Beyond Docker Basics

Running containers locally is straightforward. Running them reliably in production — handling restarts, scaling, networking, secrets, and security — is an entirely different discipline. These best practices bridge the gap between development convenience and production-grade reliability.

Image Optimization

Multi-Stage Builds

Use multi-stage Docker builds to separate your build environment from your runtime environment. This dramatically reduces image size — often from 1GB+ to under 100MB — which improves pull times, reduces attack surface, and saves storage costs.

Minimal Base Images

  • Alpine Linux — 5MB base image for simple applications
  • Distroless images — Google's minimal images contain only your application and its runtime dependencies
  • Scratch — For statically compiled binaries (Go, Rust), start from an empty filesystem

Security Hardening

  • Run as non-root — Never run container processes as root. Create a dedicated user in your Dockerfile
  • Read-only filesystem — Mount the container filesystem as read-only and explicitly define writable volumes
  • Scan for vulnerabilities — Integrate Trivy or Snyk into your CI pipeline to catch CVEs before deployment
  • Pin dependencies — Use exact version tags for base images, never latest

Orchestration Strategies

Kubernetes for Scale

Kubernetes excels when you need auto-scaling, service discovery, and rolling updates across many services. The operational overhead is significant, but managed services (EKS, GKE, AKS) reduce the burden substantially.
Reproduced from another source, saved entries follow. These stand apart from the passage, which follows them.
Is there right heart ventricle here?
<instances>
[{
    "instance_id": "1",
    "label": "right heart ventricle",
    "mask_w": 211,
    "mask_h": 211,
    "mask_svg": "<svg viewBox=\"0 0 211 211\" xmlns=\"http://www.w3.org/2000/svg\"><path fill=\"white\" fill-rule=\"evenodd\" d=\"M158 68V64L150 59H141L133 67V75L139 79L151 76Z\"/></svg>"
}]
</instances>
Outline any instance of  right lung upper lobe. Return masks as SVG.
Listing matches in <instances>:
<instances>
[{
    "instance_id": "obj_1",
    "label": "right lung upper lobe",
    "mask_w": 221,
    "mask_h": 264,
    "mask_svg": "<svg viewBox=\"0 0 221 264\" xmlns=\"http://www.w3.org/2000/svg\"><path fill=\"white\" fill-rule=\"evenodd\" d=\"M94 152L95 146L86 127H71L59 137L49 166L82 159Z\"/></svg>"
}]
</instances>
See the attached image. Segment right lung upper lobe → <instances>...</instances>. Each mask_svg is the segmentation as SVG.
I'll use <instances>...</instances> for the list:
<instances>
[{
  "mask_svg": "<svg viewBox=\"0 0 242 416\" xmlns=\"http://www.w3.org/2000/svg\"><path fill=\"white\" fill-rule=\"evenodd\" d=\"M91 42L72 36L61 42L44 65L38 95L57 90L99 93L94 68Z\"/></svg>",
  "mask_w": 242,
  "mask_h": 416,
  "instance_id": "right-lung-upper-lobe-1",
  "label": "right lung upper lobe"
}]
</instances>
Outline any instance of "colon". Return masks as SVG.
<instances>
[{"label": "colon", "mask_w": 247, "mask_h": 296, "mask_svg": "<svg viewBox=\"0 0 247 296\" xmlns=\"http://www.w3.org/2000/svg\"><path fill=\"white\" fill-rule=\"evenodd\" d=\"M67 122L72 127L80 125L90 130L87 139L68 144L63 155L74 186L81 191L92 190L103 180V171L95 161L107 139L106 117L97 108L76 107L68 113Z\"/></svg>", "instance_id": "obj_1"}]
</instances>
Docker Compose for Simplicity

For smaller deployments (under 10 services), Docker Compose with Docker Swarm provides a simpler alternative. The learning curve is gentler and the operational complexity is manageable for smaller teams.

Monitoring and Observability

Containers are ephemeral by nature, which makes observability critical. Implement centralized logging (ELK, Loki), distributed tracing (Jaeger, Zipkin), and metrics collection (Prometheus, Grafana) from day one. You cannot debug what you cannot observe.

The investment in proper containerization practices pays dividends in deployment confidence, security posture, and operational efficiency — the hallmarks of a mature engineering organization.